═════ Information provided ═════
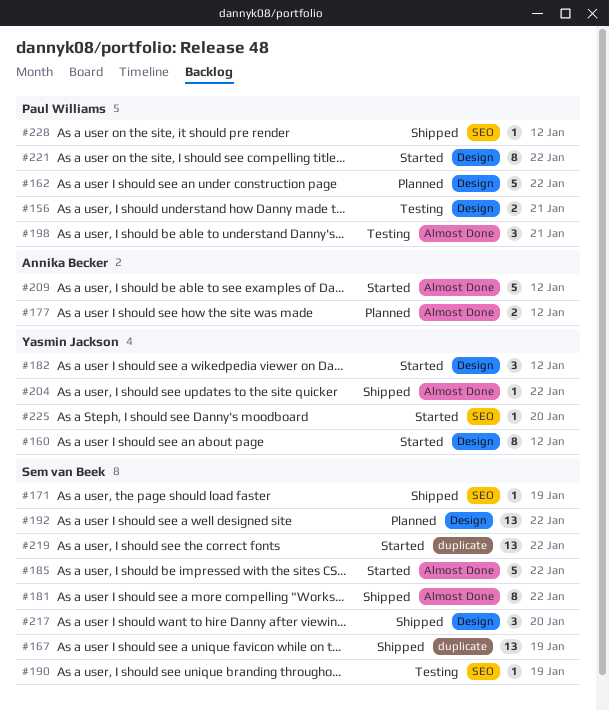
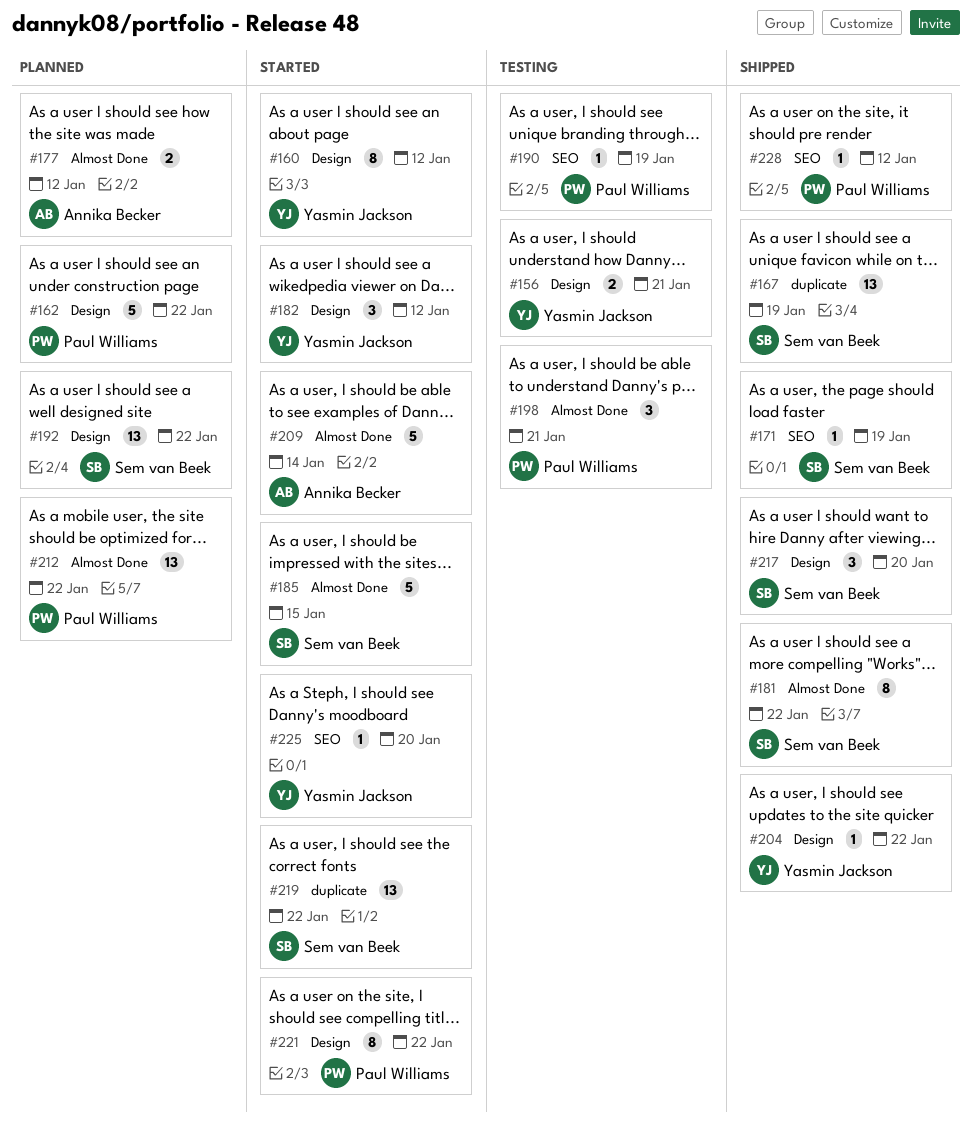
#156, owner: Paul Williams -> Yasmin Jackson
#185, due: Jan 22 -> Jan 15
#190, owner: Sem van Beek -> Paul Williams
#204, label: Almost Done -> Design
#209, due: Jan 12 -> Jan 14
#212: none -> present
═════
### [Assigned task]
Go through the entries and report every line with the string "Paul".

### [Task output]
#156, owner: Paul Williams -> Yasmin Jackson
#190, owner: Sem van Beek -> Paul Williams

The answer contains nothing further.